→ Problem
Rewrite all the entries below, replacing every instance of "bbox" with "bounding box" and leaving the rest unchanged.
>> BEGIN
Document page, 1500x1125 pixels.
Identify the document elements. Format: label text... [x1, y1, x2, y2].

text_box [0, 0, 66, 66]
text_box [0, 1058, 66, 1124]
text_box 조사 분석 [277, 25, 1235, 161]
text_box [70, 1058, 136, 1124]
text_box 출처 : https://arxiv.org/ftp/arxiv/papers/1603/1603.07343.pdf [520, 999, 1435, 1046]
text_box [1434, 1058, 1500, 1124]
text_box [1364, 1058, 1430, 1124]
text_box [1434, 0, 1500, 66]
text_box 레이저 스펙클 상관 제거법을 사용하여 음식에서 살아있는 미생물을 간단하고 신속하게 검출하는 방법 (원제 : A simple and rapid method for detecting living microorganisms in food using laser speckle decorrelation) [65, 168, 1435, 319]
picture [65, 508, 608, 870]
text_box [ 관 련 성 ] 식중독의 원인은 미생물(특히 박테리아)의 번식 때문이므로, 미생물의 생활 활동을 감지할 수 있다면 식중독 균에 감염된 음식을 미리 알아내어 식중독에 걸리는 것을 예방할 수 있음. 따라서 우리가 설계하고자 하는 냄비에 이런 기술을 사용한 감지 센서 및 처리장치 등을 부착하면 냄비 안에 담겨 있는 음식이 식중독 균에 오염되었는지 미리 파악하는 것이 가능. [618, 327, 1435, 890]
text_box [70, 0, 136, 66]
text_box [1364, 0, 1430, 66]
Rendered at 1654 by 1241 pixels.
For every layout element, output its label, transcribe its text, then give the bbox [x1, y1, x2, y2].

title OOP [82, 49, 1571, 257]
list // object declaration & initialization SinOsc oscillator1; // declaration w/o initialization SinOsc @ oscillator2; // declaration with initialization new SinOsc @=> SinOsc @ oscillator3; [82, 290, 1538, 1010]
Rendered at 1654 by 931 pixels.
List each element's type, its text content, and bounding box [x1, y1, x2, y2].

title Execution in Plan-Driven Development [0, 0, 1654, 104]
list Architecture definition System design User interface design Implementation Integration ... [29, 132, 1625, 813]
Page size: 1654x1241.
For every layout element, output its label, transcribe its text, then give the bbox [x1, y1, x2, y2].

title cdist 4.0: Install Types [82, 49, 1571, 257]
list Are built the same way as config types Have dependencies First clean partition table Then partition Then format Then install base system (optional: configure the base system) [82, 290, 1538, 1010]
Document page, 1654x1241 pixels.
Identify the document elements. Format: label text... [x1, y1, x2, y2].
>> END
→ Result
Document page, 1500x1125 pixels.
Identify the document elements. Format: label text... [x1, y1, x2, y2].

text_box [0, 0, 66, 66]
text_box [0, 1058, 66, 1124]
text_box 조사 분석 [277, 25, 1235, 161]
text_box [70, 1058, 136, 1124]
text_box 출처 : https://arxiv.org/ftp/arxiv/papers/1603/1603.07343.pdf [520, 999, 1435, 1046]
text_box [1434, 1058, 1500, 1124]
text_box [1364, 1058, 1430, 1124]
text_box [1434, 0, 1500, 66]
text_box 레이저 스펙클 상관 제거법을 사용하여 음식에서 살아있는 미생물을 간단하고 신속하게 검출하는 방법 (원제 : A simple and rapid method for detecting living microorganisms in food using laser speckle decorrelation) [65, 168, 1435, 319]
picture [65, 508, 608, 870]
text_box [ 관 련 성 ] 식중독의 원인은 미생물(특히 박테리아)의 번식 때문이므로, 미생물의 생활 활동을 감지할 수 있다면 식중독 균에 감염된 음식을 미리 알아내어 식중독에 걸리는 것을 예방할 수 있음. 따라서 우리가 설계하고자 하는 냄비에 이런 기술을 사용한 감지 센서 및 처리장치 등을 부착하면 냄비 안에 담겨 있는 음식이 식중독 균에 오염되었는지 미리 파악하는 것이 가능. [618, 327, 1435, 890]
text_box [70, 0, 136, 66]
text_box [1364, 0, 1430, 66]
Rendered at 1654 by 1241 pixels.
For every layout element, output its label, transcribe its text, then give the bounding box [x1, y1, x2, y2].

title OOP [82, 49, 1571, 257]
list // object declaration & initialization SinOsc oscillator1; // declaration w/o initialization SinOsc @ oscillator2; // declaration with initialization new SinOsc @=> SinOsc @ oscillator3; [82, 290, 1538, 1010]
Rendered at 1654 by 931 pixels.
List each element's type, its text content, and bounding box [x1, y1, x2, y2].

title Execution in Plan-Driven Development [0, 0, 1654, 104]
list Architecture definition System design User interface design Implementation Integration ... [29, 132, 1625, 813]
Page size: 1654x1241.
For every layout element, output its label, transcribe its text, then give the bounding box [x1, y1, x2, y2].

title cdist 4.0: Install Types [82, 49, 1571, 257]
list Are built the same way as config types Have dependencies First clean partition table Then partition Then format Then install base system (optional: configure the base system) [82, 290, 1538, 1010]
Document page, 1654x1241 pixels.
Identify the document elements. Format: label text... [x1, y1, x2, y2].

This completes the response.